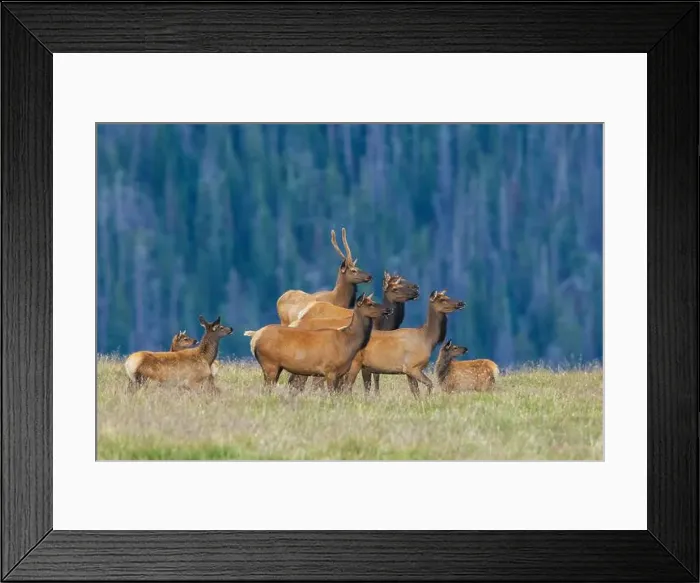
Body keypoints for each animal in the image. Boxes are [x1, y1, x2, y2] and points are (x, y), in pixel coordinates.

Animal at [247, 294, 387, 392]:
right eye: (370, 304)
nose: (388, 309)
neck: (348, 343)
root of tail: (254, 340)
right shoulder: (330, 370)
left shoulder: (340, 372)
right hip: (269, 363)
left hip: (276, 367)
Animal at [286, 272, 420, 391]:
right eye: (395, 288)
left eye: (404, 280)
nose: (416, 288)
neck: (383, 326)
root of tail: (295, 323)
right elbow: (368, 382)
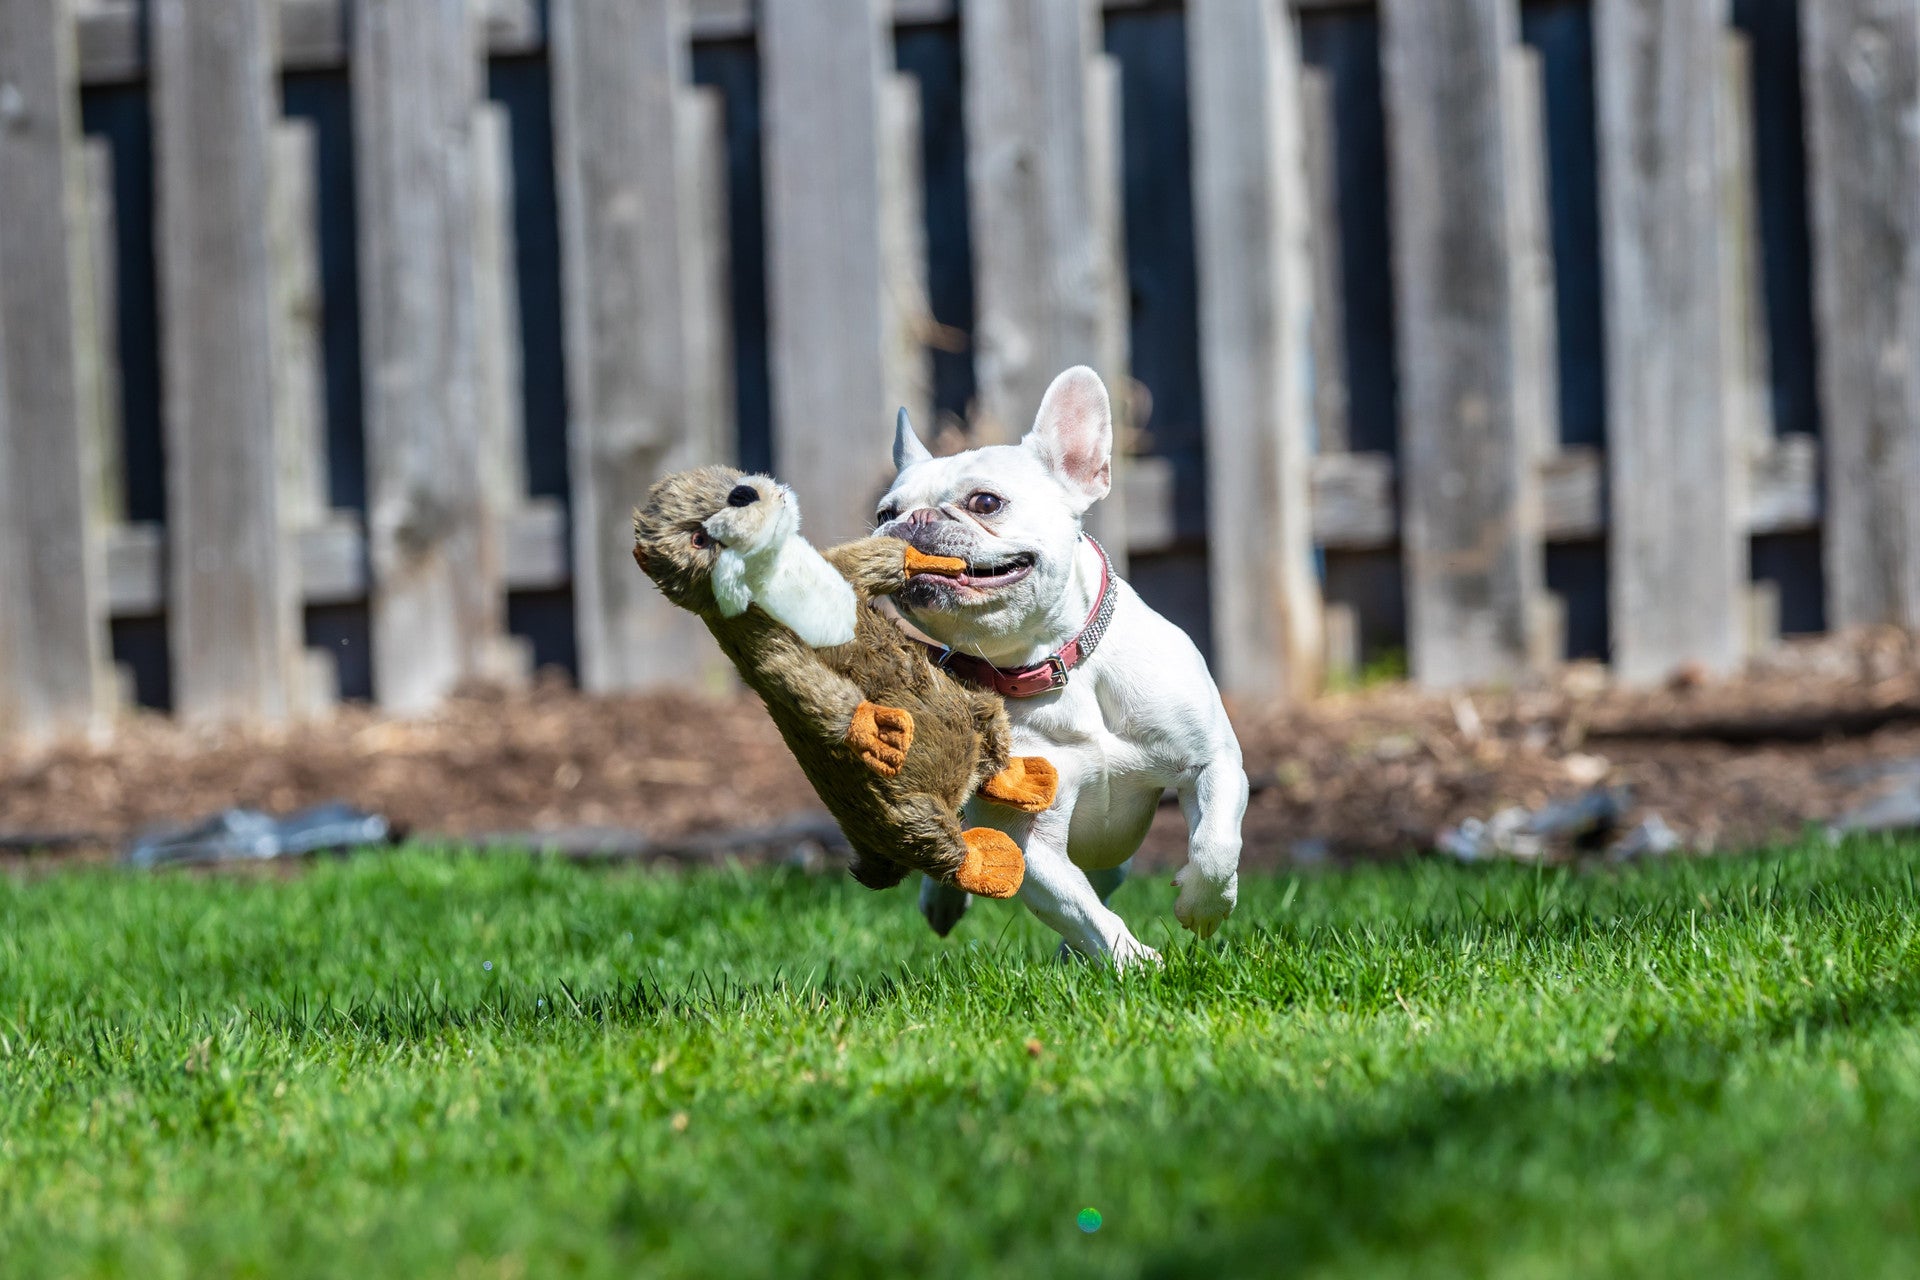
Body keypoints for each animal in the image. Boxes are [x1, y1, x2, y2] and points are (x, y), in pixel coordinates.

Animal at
........
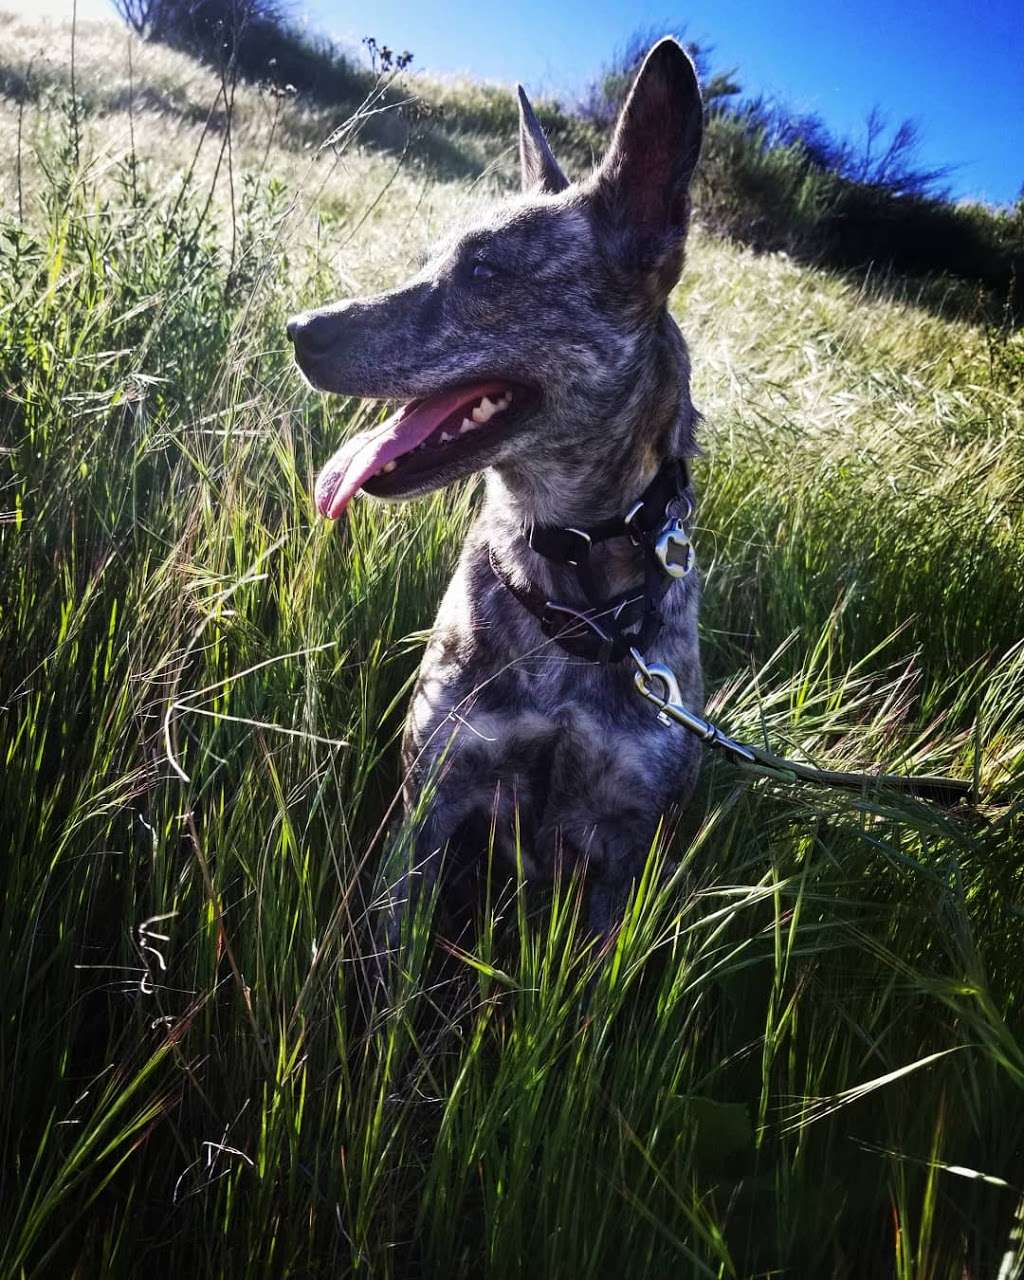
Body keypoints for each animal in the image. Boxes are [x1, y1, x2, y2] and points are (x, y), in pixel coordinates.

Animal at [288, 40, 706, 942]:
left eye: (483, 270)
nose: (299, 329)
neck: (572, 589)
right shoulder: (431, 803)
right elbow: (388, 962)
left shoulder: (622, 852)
........
▸ **INSTRUCTIONS FOR THE TASK**
Read through the entries, then copy every line where the string "left" is found.

▸ **TASK OUTPUT**
left shoulder: (340, 372)
left hip: (276, 367)
left eye: (404, 280)
left eye: (483, 270)
left shoulder: (622, 852)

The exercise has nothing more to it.